Some parents intentionally hold their children back by one year before entering kindergarten. Studies show that due to their age development advantage over their peers, they tend to benefit for the duration of their K-12 experience. This applies for athletic performance as well.

I could see some educational benefit to a well designed pre-school program, but not as a baby sitting function. Something like two half-days per week seems reasonable--just my feeling.
 
   / Our Kids belong to everyone ....collectively...????? #99  
So....if we get the kids into a protected and learning environment a year or two earlier, and Mom can now get a job and get off assistance...

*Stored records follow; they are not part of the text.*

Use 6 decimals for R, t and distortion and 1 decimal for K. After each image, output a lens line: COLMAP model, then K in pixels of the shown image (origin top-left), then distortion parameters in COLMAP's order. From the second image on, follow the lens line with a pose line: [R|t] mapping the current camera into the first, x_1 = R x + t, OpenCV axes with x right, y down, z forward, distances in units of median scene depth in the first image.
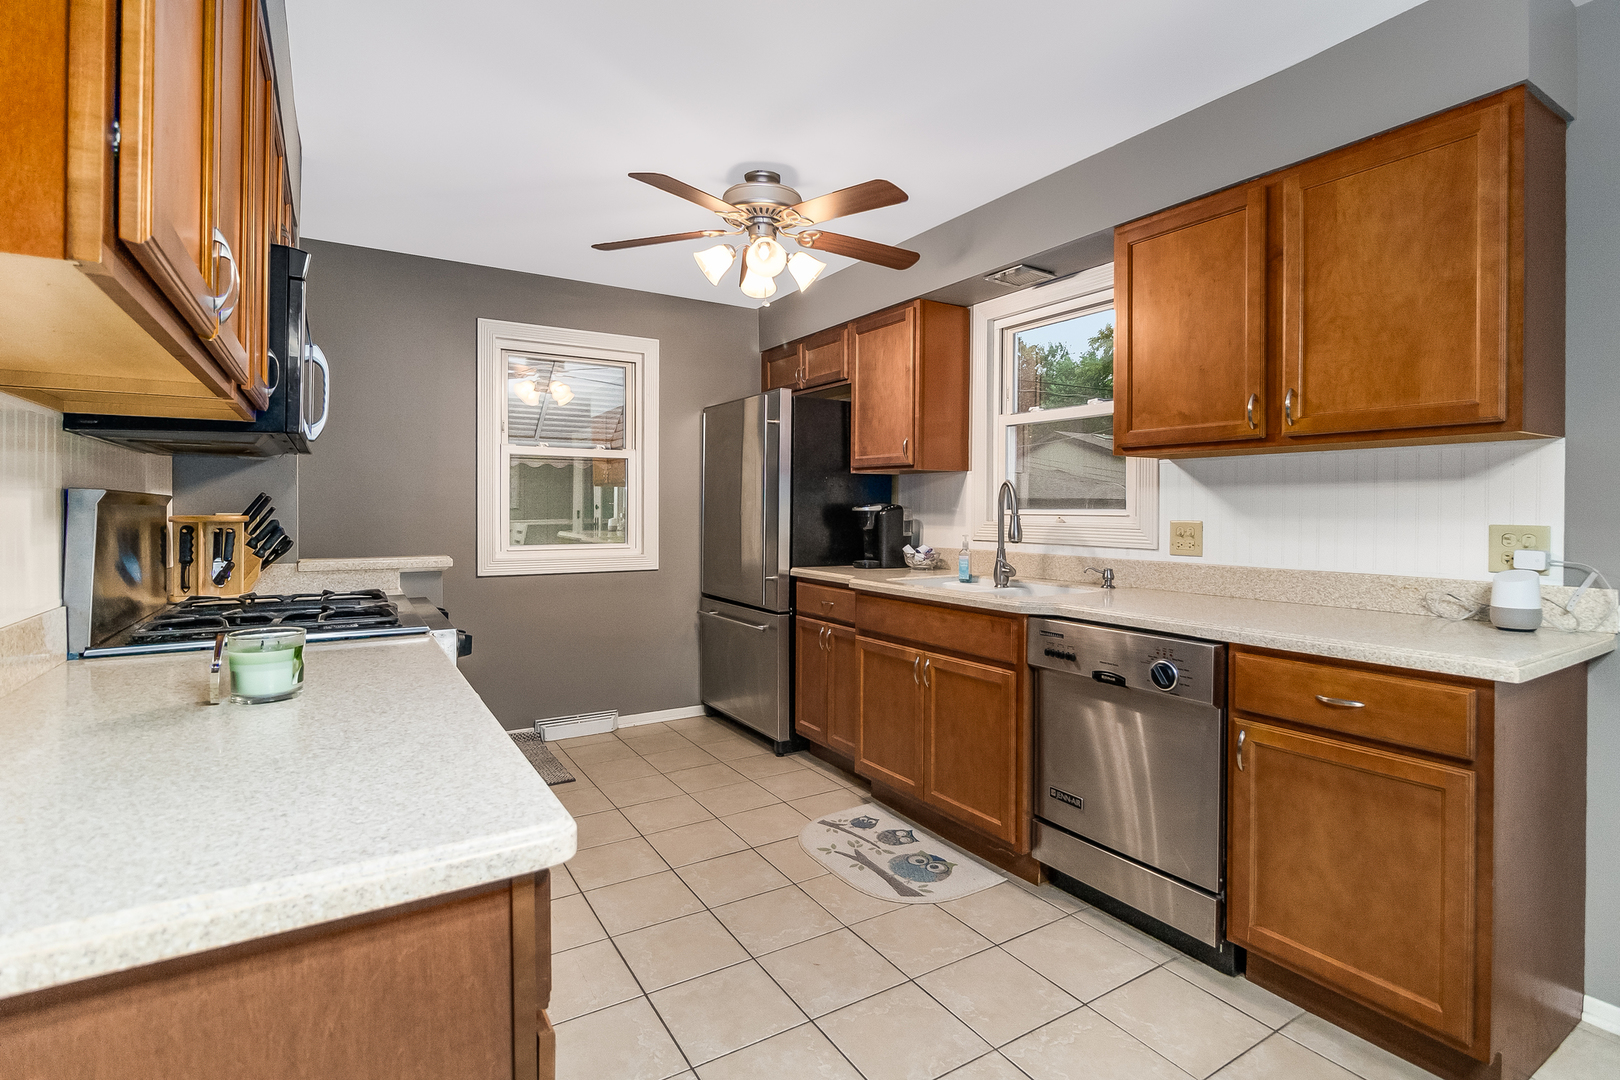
lens RADIAL K [[773.8, 0, 819.3], [0, 773.8, 512.9], [0, 0, 1]] dist [-0.013899, -0.000170]
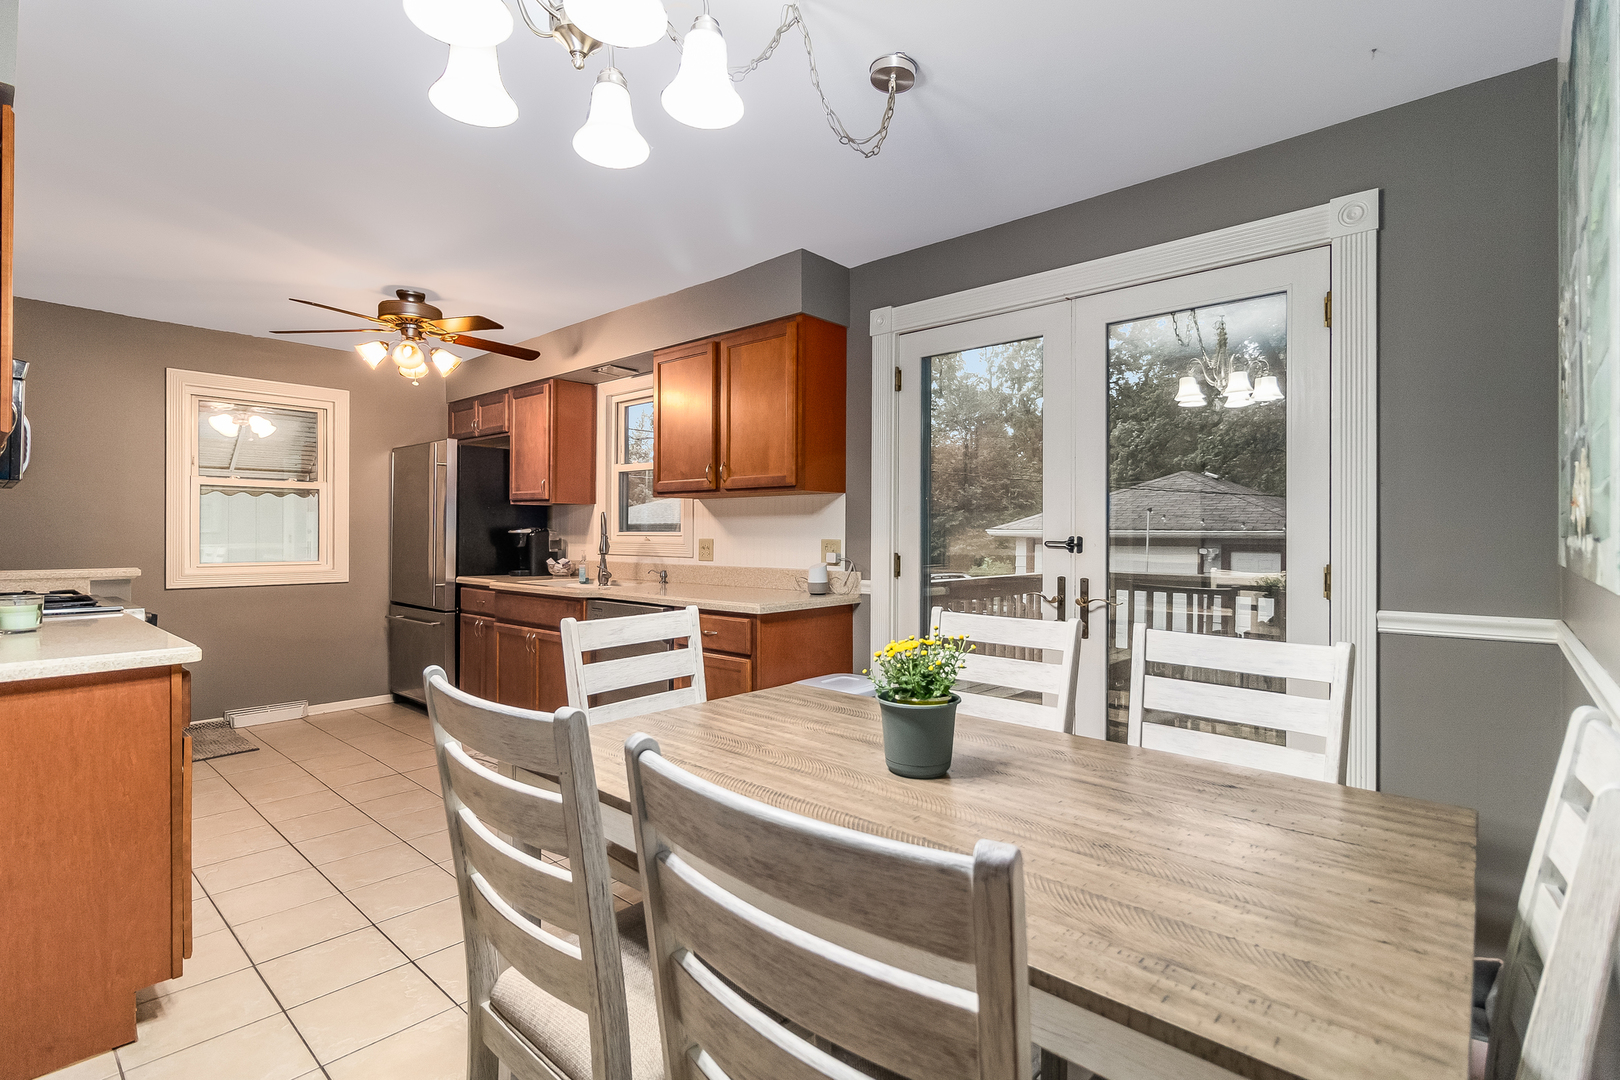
lens RADIAL K [[762.1, 0, 816.4], [0, 762.1, 531.3], [0, 0, 1]] dist [0.001624, 0.001266]
pose [[0.960298, 0.000166, 0.278976, 0.206677], [0.001830, 0.999975, -0.006894, 0.005177], [-0.278970, 0.007130, 0.960273, -0.443135]]
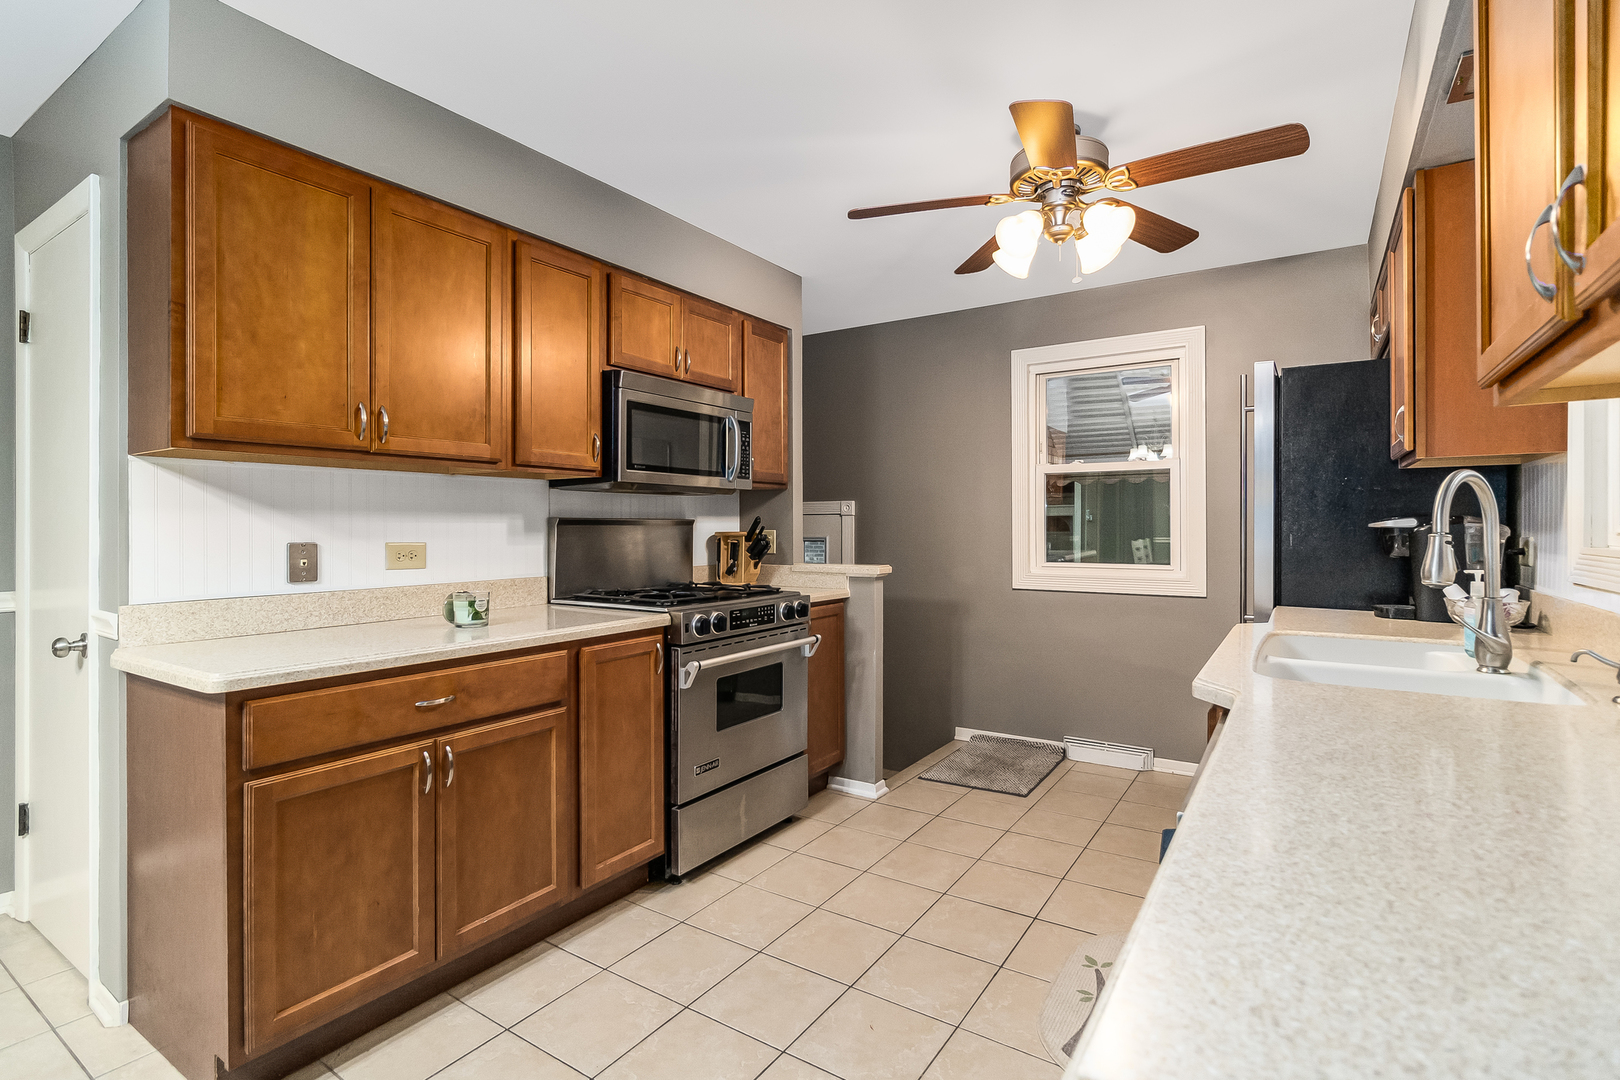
lens RADIAL K [[762.1, 0, 816.4], [0, 762.1, 531.3], [0, 0, 1]] dist [0.001624, 0.001266]
pose [[0.422661, 0.001762, -0.906286, 0.478460], [-0.001056, 0.999998, 0.001452, -0.000067], [0.906287, 0.000343, 0.422662, 0.341962]]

To quote Meatloaf, "Stop right there, before you go any further!" You've just insulted at least 90% of my wife's state paid patients. They use to have to ask them if they were looking for work, but now it is prohibited to ask. My wife said the favorite answer when asked was;"I don't want no job, I be losin' my check and WIC and phone, and I have to get up early and stuff and I like to sleep in. She says about 90% are late for their appointments with no excuses and are insulted if you mention it. One a few years ago, a 25 year old, came in with her sexually active daughter that was 12, you do the math. She asked my wife for ;"Them pregnant drugs, 'cause she been tryin' to get pregnant for 6 months and we need the extra money." Mom and daughter were sharing the same man, which is way common in the area among the welfare culture.
So, it may take the child out of a bad home for a few hours, it's not going to lead to much added production to the economy.
 
   / Our Kids belong to everyone ....collectively...????? #100  
Just wondering what other democratic countries close to our size, or larger, do better? Wonder what they are doing that we could
learn from?
In a word 'assimilation'.
They don't provide 90 different cultures and languages.